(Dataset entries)
▼
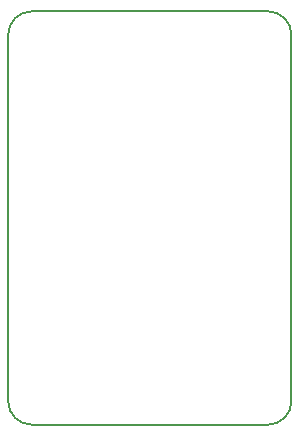
<source format=gbr>
G04 #@! TF.GenerationSoftware,KiCad,Pcbnew,5.1.6-c6e7f7d~86~ubuntu20.04.1*
G04 #@! TF.CreationDate,2020-05-17T16:01:39+03:00*
G04 #@! TF.ProjectId,GB-BRK-TR-A,47422d42-524b-42d5-9452-2d412e6b6963,v1.0*
G04 #@! TF.SameCoordinates,Original*
G04 #@! TF.FileFunction,Legend,Bot*
G04 #@! TF.FilePolarity,Positive*
%FSLAX46Y46*%
G04 Gerber Fmt 4.6, Leading zero omitted, Abs format (unit mm)*
G04 Created by KiCad (PCBNEW 5.1.6-c6e7f7d~86~ubuntu20.04.1) date 2020-05-17 16:01:39*
%MOMM*%
%LPD*%
G01*
G04 APERTURE LIST*
G04 #@! TA.AperFunction,Profile*
%ADD10C,0.150000*%
G04 #@! TD*
G04 APERTURE END LIST*
D10*
X53000000Y-85000000D02*
G75*
G02*
X51000000Y-83000000I0J2000000D01*
G01*
X75000000Y-83000000D02*
G75*
G02*
X73000000Y-85000000I-2000000J0D01*
G01*
X73000000Y-50000000D02*
G75*
G02*
X75000000Y-52000000I0J-2000000D01*
G01*
X51000000Y-52000000D02*
G75*
G02*
X53000000Y-50000000I2000000J0D01*
G01*
X51000000Y-83000000D02*
X51000000Y-52000000D01*
X73000000Y-85000000D02*
X53000000Y-85000000D01*
X75000000Y-52000000D02*
X75000000Y-83000000D01*
X53000000Y-50000000D02*
X73000000Y-50000000D01*
M02*

</source>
▲
Your answer must be the line that contains "X51000000Y-83000000D02*" and every line after it to the end of the records, reproduced exactly.

* [Response to the exercise]:
X51000000Y-83000000D02*
X51000000Y-52000000D01*
X73000000Y-85000000D02*
X53000000Y-85000000D01*
X75000000Y-52000000D02*
X75000000Y-83000000D01*
X53000000Y-50000000D02*
X73000000Y-50000000D01*
M02*

</source>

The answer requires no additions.